In the records below, find the line with "as ⟨ui; i ∈", then copy each line exactly until you have copied the line with "23. We respectfully". Leave any picture out.

» **EXERCISE DATA**

────────────────────

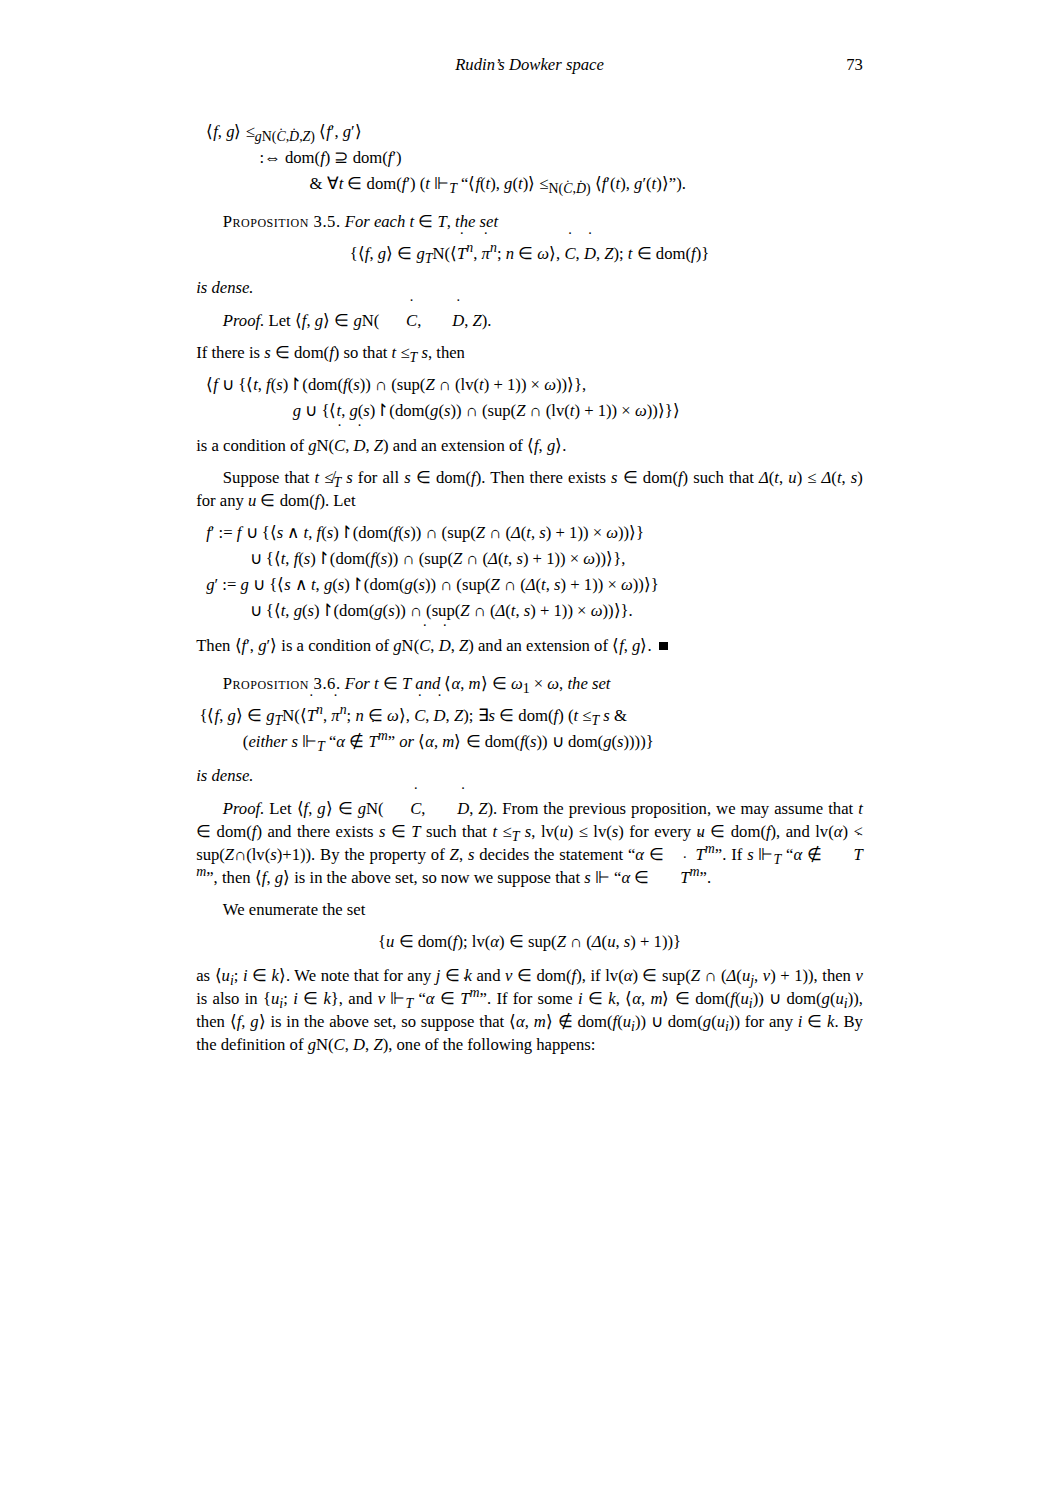Rudin’s Dowker space 73
⟨f, g⟩ ≤gN(C,D,Z) ⟨f′, g′⟩ :⇔ dom(f) ⊇ dom(f′) & ∀t ∈ dom(f′) (t ⊩T “⟨f(t), g(t)⟩ ≤N(C,D) ⟨f′(t), g′(t)⟩”).
Proposition 3.5. For each t ∈ T, the set
{⟨f, g⟩ ∈ gTN(⟨Tn, πn; n ∈ ω⟩, C, D, Z); t ∈ dom(f)}
is dense.
Proof. Let ⟨f, g⟩ ∈ gN(C, D, Z).
If there is s ∈ dom(f) so that t ≤T s, then
⟨f ∪ {⟨t, f(s)↾(dom(f(s)) ∩ (sup(Z ∩ (lv(t) + 1)) × ω))⟩}, g ∪ {⟨t, g(s)↾(dom(g(s)) ∩ (sup(Z ∩ (lv(t) + 1)) × ω))⟩}⟩
is a condition of gN(C, D, Z) and an extension of ⟨f, g⟩.
Suppose that t ≰T s for all s ∈ dom(f). Then there exists s ∈ dom(f) such that Δ(t, u) ≤ Δ(t, s) for any u ∈ dom(f). Let
f′ := f ∪ {⟨s ∧ t, f(s)↾(dom(f(s)) ∩ (sup(Z ∩ (Δ(t, s) + 1)) × ω))⟩} ∪ {⟨t, f(s)↾(dom(f(s)) ∩ (sup(Z ∩ (Δ(t, s) + 1)) × ω))⟩}, g′ := g ∪ {⟨s ∧ t, g(s)↾(dom(g(s)) ∩ (sup(Z ∩ (Δ(t, s) + 1)) × ω))⟩} ∪ {⟨t, g(s)↾(dom(g(s)) ∩ (sup(Z ∩ (Δ(t, s) + 1)) × ω))⟩}.
Then ⟨f′, g′⟩ is a condition of gN(C, D, Z) and an extension of ⟨f, g⟩.
Proposition 3.6. For t ∈ T and ⟨α, m⟩ ∈ ω1 × ω, the set
{⟨f, g⟩ ∈ gTN(⟨Tn, πn; n ∈ ω⟩, C, D, Z); ∃s ∈ dom(f) (t ≤T s & (either s ⊩T “α ∉ Tm” or ⟨α, m⟩ ∈ dom(f(s)) ∪ dom(g(s))))}
is dense.
Proof. Let ⟨f, g⟩ ∈ gN(C, D, Z). From the previous proposition, we may assume that t ∈ dom(f) and there exists s ∈ T such that t ≤T s, lv(u) ≤ lv(s) for every u ∈ dom(f), and lv(α) < sup(Z∩(lv(s)+1)). By the property of Z, s decides the statement “α ∈ Tm”. If s ⊩T “α ∉ Tm”, then ⟨f, g⟩ is in the above set, so now we suppose that s ⊩ “α ∈ Tm”.
We enumerate the set
{u ∈ dom(f); lv(α) ∈ sup(Z ∩ (Δ(u, s) + 1))}
as ⟨ui; i ∈ k⟩. We note that for any j ∈ k and v ∈ dom(f), if lv(α) ∈ sup(Z ∩ (Δ(uj, v) + 1)), then v is also in {ui; i ∈ k}, and v ⊩T “α ∈ Tm”. If for some i ∈ k, ⟨α, m⟩ ∈ dom(f(ui)) ∪ dom(g(ui)), then ⟨f, g⟩ is in the above set, so suppose that ⟨α, m⟩ ∉ dom(f(ui)) ∪ dom(g(ui)) for any i ∈ k. By the definition of gN(C, D, Z), one of the following happens:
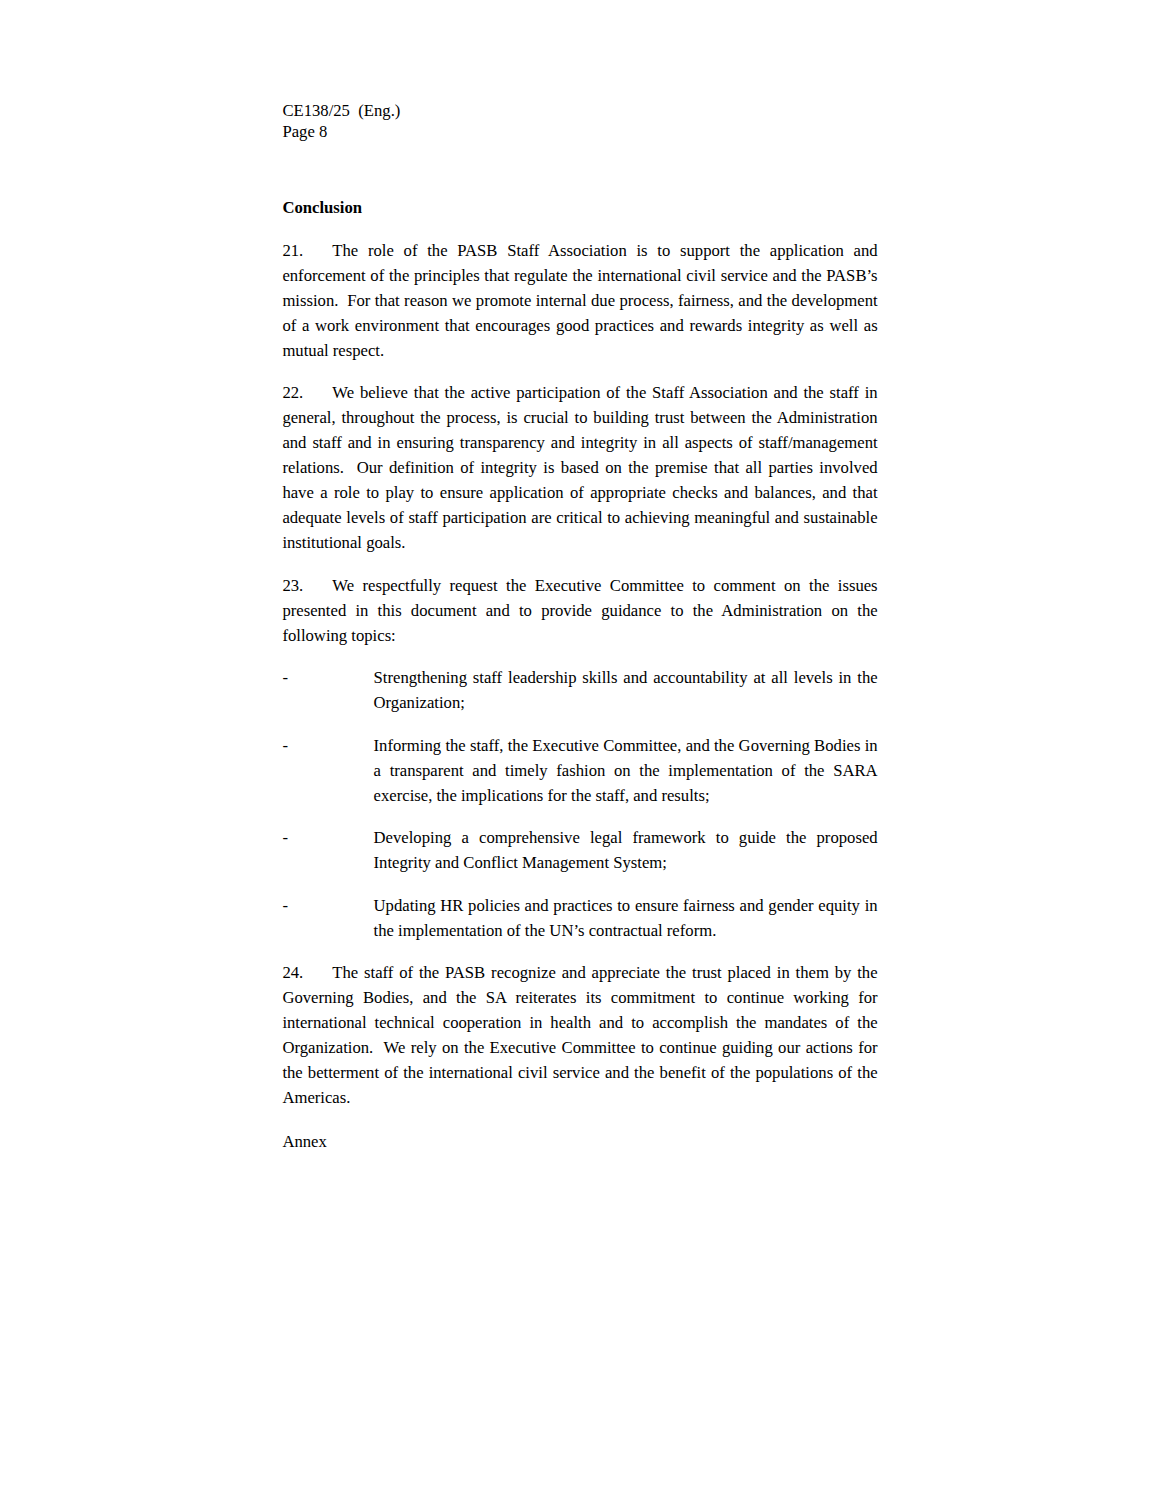CE138/25 (Eng.)
Page 8
Conclusion
21. The role of the PASB Staff Association is to support the application and enforcement of the principles that regulate the international civil service and the PASB’s mission. For that reason we promote internal due process, fairness, and the development of a work environment that encourages good practices and rewards integrity as well as mutual respect.
22. We believe that the active participation of the Staff Association and the staff in general, throughout the process, is crucial to building trust between the Administration and staff and in ensuring transparency and integrity in all aspects of staff/management relations. Our definition of integrity is based on the premise that all parties involved have a role to play to ensure application of appropriate checks and balances, and that adequate levels of staff participation are critical to achieving meaningful and sustainable institutional goals.
23. We respectfully request the Executive Committee to comment on the issues presented in this document and to provide guidance to the Administration on the following topics:
-Strengthening staff leadership skills and accountability at all levels in the Organization;
-Informing the staff, the Executive Committee, and the Governing Bodies in a transparent and timely fashion on the implementation of the SARA exercise, the implications for the staff, and results;
-Developing a comprehensive legal framework to guide the proposed Integrity and Conflict Management System;
-Updating HR policies and practices to ensure fairness and gender equity in the implementation of the UN’s contractual reform.
24. The staff of the PASB recognize and appreciate the trust placed in them by the Governing Bodies, and the SA reiterates its commitment to continue working for international technical cooperation in health and to accomplish the mandates of the Organization. We rely on the Executive Committee to continue guiding our actions for the betterment of the international civil service and the benefit of the populations of the Americas.
Annex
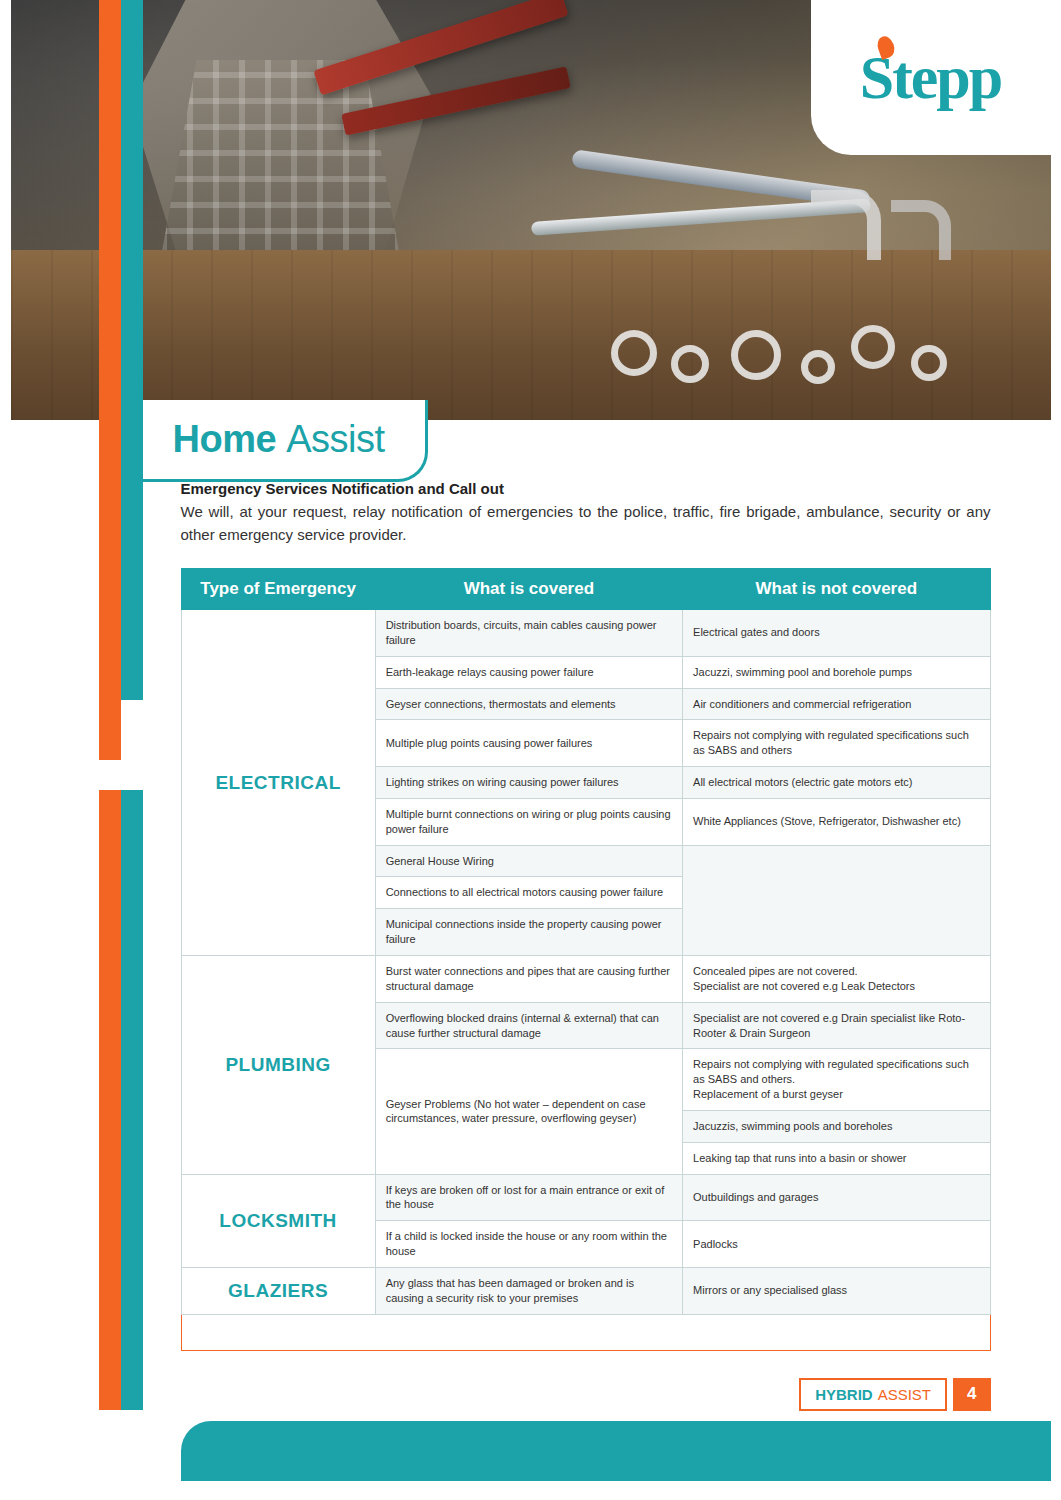Stepp
Home Assist
Emergency Services Notification and Call out
We will, at your request, relay notification of emergencies to the police, traffic, fire brigade, ambulance, security or any other emergency service provider.
| Type of Emergency | What is covered | What is not covered |
| --- | --- | --- |
| ELECTRICAL | Distribution boards, circuits, main cables causing power failure | Electrical gates and doors |
| Earth-leakage relays causing power failure | Jacuzzi, swimming pool and borehole pumps |
| Geyser connections, thermostats and elements | Air conditioners and commercial refrigeration |
| Multiple plug points causing power failures | Repairs not complying with regulated specifications such as SABS and others |
| Lighting strikes on wiring causing power failures | All electrical motors (electric gate motors etc) |
| Multiple burnt connections on wiring or plug points causing power failure | White Appliances (Stove, Refrigerator, Dishwasher etc) |
| General House Wiring | |
| Connections to all electrical motors causing power failure |
| Municipal connections inside the property causing power failure |
| PLUMBING | Burst water connections and pipes that are causing further structural damage | Concealed pipes are not covered. Specialist are not covered e.g Leak Detectors |
| Overflowing blocked drains (internal & external) that can cause further structural damage | Specialist are not covered e.g Drain specialist like Roto-Rooter & Drain Surgeon |
| Geyser Problems (No hot water – dependent on case circumstances, water pressure, overflowing geyser) | Repairs not complying with regulated specifications such as SABS and others. Replacement of a burst geyser |
| Jacuzzis, swimming pools and boreholes |
| Leaking tap that runs into a basin or shower |
| LOCKSMITH | If keys are broken off or lost for a main entrance or exit of the house | Outbuildings and garages |
| If a child is locked inside the house or any room within the house | Padlocks |
| GLAZIERS | Any glass that has been damaged or broken and is causing a security risk to your premises | Mirrors or any specialised glass |
| PS. Any other cases we will be able to assist the client but they will be liable for ALL the costs |
HYBRIDASSIST
4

────────────────────

» **ANSWER FOR THE TASK**
as ⟨ui; i ∈ k⟩. We note that for any j ∈ k and v ∈ dom(f), if lv(α) ∈ sup(Z ∩ (Δ(uj, v) + 1)), then v is also in {ui; i ∈ k}, and v ⊩T “α ∈ Tm”. If for some i ∈ k, ⟨α, m⟩ ∈ dom(f(ui)) ∪ dom(g(ui)), then ⟨f, g⟩ is in the above set, so suppose that ⟨α, m⟩ ∉ dom(f(ui)) ∪ dom(g(ui)) for any i ∈ k. By the definition of gN(C, D, Z), one of the following happens:
CE138/25 (Eng.)
Page 8
Conclusion
21. The role of the PASB Staff Association is to support the application and enforcement of the principles that regulate the international civil service and the PASB’s mission. For that reason we promote internal due process, fairness, and the development of a work environment that encourages good practices and rewards integrity as well as mutual respect.
22. We believe that the active participation of the Staff Association and the staff in general, throughout the process, is crucial to building trust between the Administration and staff and in ensuring transparency and integrity in all aspects of staff/management relations. Our definition of integrity is based on the premise that all parties involved have a role to play to ensure application of appropriate checks and balances, and that adequate levels of staff participation are critical to achieving meaningful and sustainable institutional goals.
23. We respectfully request the Executive Committee to comment on the issues presented in this document and to provide guidance to the Administration on the following topics:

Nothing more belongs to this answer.